Unsere zwei Sturmtage am See in Kautokeino verwehen in einem steifen Wind, der von Tag zu Tag zunimmt.
Am ersten Abend haben wir mit 4 Beaufort gestartet (Chouchou Kachelmann hat´s mit seinem Gadget ja nachgemessen), am nächsten Tag sind wir bei 5 und klettern gnadenlos auf 6.
Gemütlich draußen sitzen geht nur in hochalpinen Windbreakern – während der Kocher auf dem Tisch einem um die Ohren fliegt – auf der zugigsten Ecke des Platzes, die wir zielgerichtet ausgewählt haben. Was tut man nicht alles, um an einem Badestrand zu stehen!? Der Magicbus – für seinen Teil– zieht tagsüber das Dachzelt ein: aus Sicherheitsgründen und wir tragen Windjacken.
Der See schäumt wild und ruft sehnsüchtig nach einer Schwimmerin: Ein Ruf, der ungehört verhallt.
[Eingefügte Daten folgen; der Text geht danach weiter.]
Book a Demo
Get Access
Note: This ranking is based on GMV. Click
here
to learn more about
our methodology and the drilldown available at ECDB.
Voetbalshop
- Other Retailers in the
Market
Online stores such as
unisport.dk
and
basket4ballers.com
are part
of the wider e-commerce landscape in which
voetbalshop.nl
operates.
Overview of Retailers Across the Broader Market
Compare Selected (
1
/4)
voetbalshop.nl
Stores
Wenn auch mit großer Wehmut und sieben Anläufen, den inneren Schweinehund zu überwinden – aber selbst mir ist es bei dieser Witterung zu heikel. Zur Freude meiner Nasennebenhöhlen – und Chouchous, der die Idee generell für zutiefst hirnrissig hält.

Wir wandern über die Haushügel, auf einem Wanderweg, der offensichtlich lange von keiner Menschenseele mehr betreten wurde. Die morschen Stege holt sich die Natur zurück, zweimal ist der Pfad gänzlich verschwunden, wir schlagen uns per Schweinetaktik durchs Unterholz.
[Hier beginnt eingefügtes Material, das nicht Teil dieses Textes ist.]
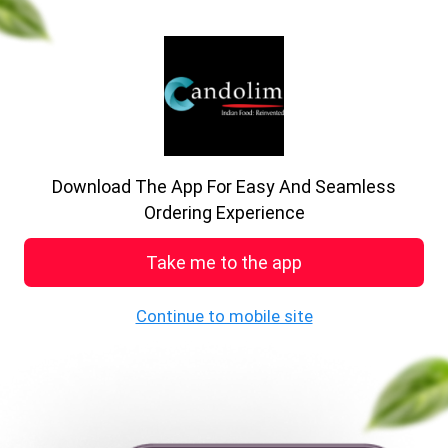
previous
nex
Order online qu
Download The App For Easy And Seamless
See MENU & Order
Ordering Experience
Book Table
Take me to the app
Continue to mobile site
Welcome to Candolim
Restaurant
71, Mottram Road, Mottram, Greater Manchestar,
SK15 2QP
Rechts und links ein Wunderland aus Pilzen, Beeren und Moos. In Nahaufnahme.

Dank Bestimmungsapp finden wir heraus: einiges am Wegesrand wäre durchaus essbar.
Wenn man denn nicht Blau- mit Rauschbeeren verwechselt. Aus ersteren macht man Muffins, mit den zweiten lernt man fliegen. Wir lassen es lieber nicht drauf ankommen…und gehen weiter.
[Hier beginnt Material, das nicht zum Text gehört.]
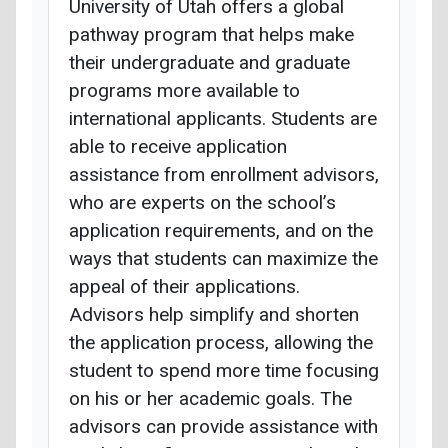
University of Utah offers a global
pathway program that helps make
their undergraduate and graduate
programs more available to
international applicants. Students are
able to receive application
assistance from enrollment advisors,
who are experts on the school’s
application requirements, and on the
ways that students can maximize the
appeal of their applications.
Advisors help simplify and shorten
the application process, allowing the
student to spend more time focusing
on his or her academic goals. The
advisors can provide assistance with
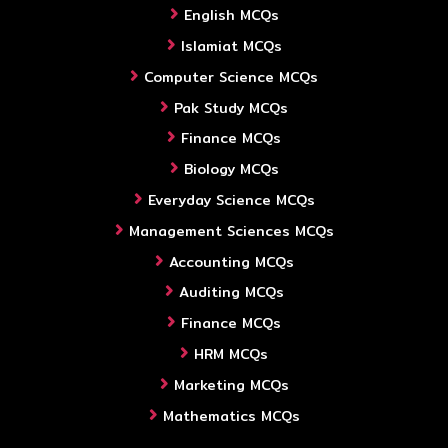
English MCQs
Islamiat MCQs
Computer Science MCQs
Pak Study MCQs
Finance MCQs
Biology MCQs
Everyday Science MCQs
Management Sciences MCQs
Accounting MCQs
Auditing MCQs
Finance MCQs
HRM MCQs
Marketing MCQs
Mathematics MCQs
An einem namenlosen See machen wir Rast und taufen ihn auf den Namen „Kloden-Idioti-Innsjø“ = „Globetrottelssee“ auf norwegisch.

Mehr Eroberungen sind für einen Tag nicht angemessen, wir dackeln also wieder zum Sturmcamp auf dem Schröddelplatz zurück. Beeren- und Pilzschlauer, denn je zuvor — bei bunter Mitternacht.

Der heutige Tag ist Haushaltssamstag.
Die Gedanken oft in der Heimat, die Haare gewaschen und sturmgeföhnt, die Fingerchen verkrampft um neue Stricknadeln, die stundenlang klappern in Obsession.
Brutus trägt jetzt eine Bauchbinde und Rudi pastorale Halskrause der dänischen Volkskirche.

Der erste Schal wird länger und länger – ich kann gar nicht mehr aufhören.
Als ich Stricknacken kriege, packe ich mir eine Wärmflasche auf die Schultern und weiter geht’s, die Krämpfe in den Fingern einfach wegschüttelnd: besessen von einem Hexenwerk.

Bevor es morgen weiter geht, müssen wir noch einmal zurück in den REMO1000: mehr Wolle holen.
Möglicherweise habe ich bei den Nahaufnahmen der ganzen Beeren und Pilze doch irgendwas abgekriegt?
Die norwegische „Strikking-Bær“ vielleicht?!
Eine noch unentdeckte Beerenart des Nordens: die berauschenden „Strickbeere“, die ganz schnell süchtig und das Leben bunter macht.